Stage 9: Flushing Redis Cache

Stage 10: Restart Squirro

Stage 11: Testing II

Changing the Replication Direction

The same mechanism is used to replicate from BCP to production. The best practice approach is to setup and test this scenario, but to not execute the script using e.g. cron automatically.

Once BCP becomes active, the replication cron job on production is stopped and the script on BCP enabled.

For maximum safety we recommend to separate Production -> BCP and BCP -> Production into dedicated folders in the NFS mount. This way an accidental reversal of the direction cannot lead to unwanted and permanent data loss.

Reduced number of nodes in BCP

The ideal setup is to run production and BCP with the exact same setup. This way the user experience will not degrade when a failover to BCP occurs.
It is however possible to run a reduced setup in BCP. E.g. instead of 3 nodes, only 1 node can be used.

Note that you should never run an even number of Squirro application and elasticsearch nodes since both system benefit from the ability to build quorums to detect and handle network segmentation events.

■ **STORED DATA**:
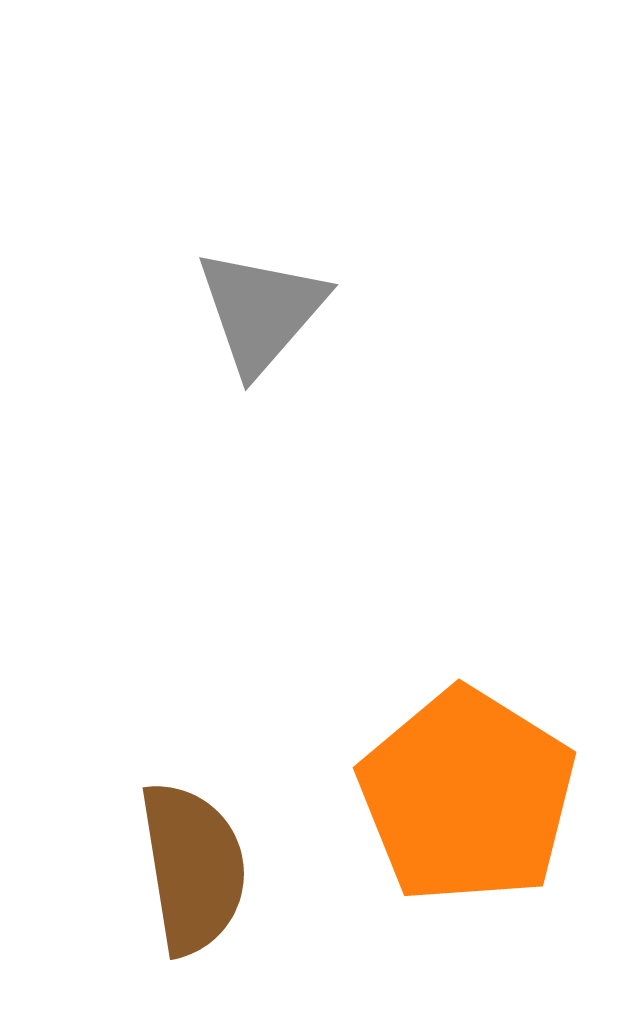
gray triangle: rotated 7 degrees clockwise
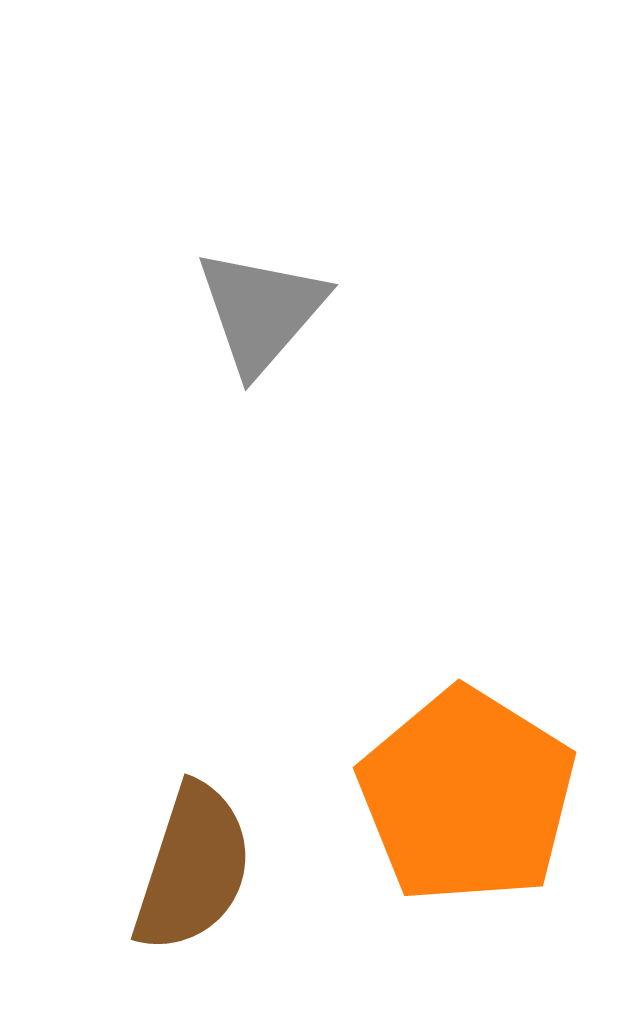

■ **TASKS TO PERFORM**:
**a)** Repeat the stretch from "For maximum safety" through "permanent data loss." of the Squirro BCP text, word for word.
**b)** Name every numbered stage in the Squirro BCP text, with its number and title.
**c)** Pick up the Squirro BCP text after its final sentence and continue writing it.

■ **SOLVED TASKS**:
**a)**
For maximum safety we recommend to separate Production -> BCP and BCP -> Production into dedicated folders in the NFS mount. This way an accidental reversal of the direction cannot lead to unwanted and permanent data loss.

**b)**
Stage 9: Flushing Redis Cache
Stage 10: Restart Squirro
Stage 11: Testing II

**c)**
Backup the NFS mount

It is highly recommended that  the NFS mount is regularly backed up or protected by a vendor specific snapshotting technology.
The NFS mount can be easily used to restore previous cluster states, and is ideal for disaster recovery. 

Known Limitations

Session reset during failover

If a user logs into Prod and then moves (via the LB or GLB) to the replicated BCP installation, the User will get logged out.
This is unavoidable, as the user session stored in the Production cluster MySQL server is most likely not (yet) replicated to BCP.

The issue is minor if the SSO integration is active since the user will be logged in automatically.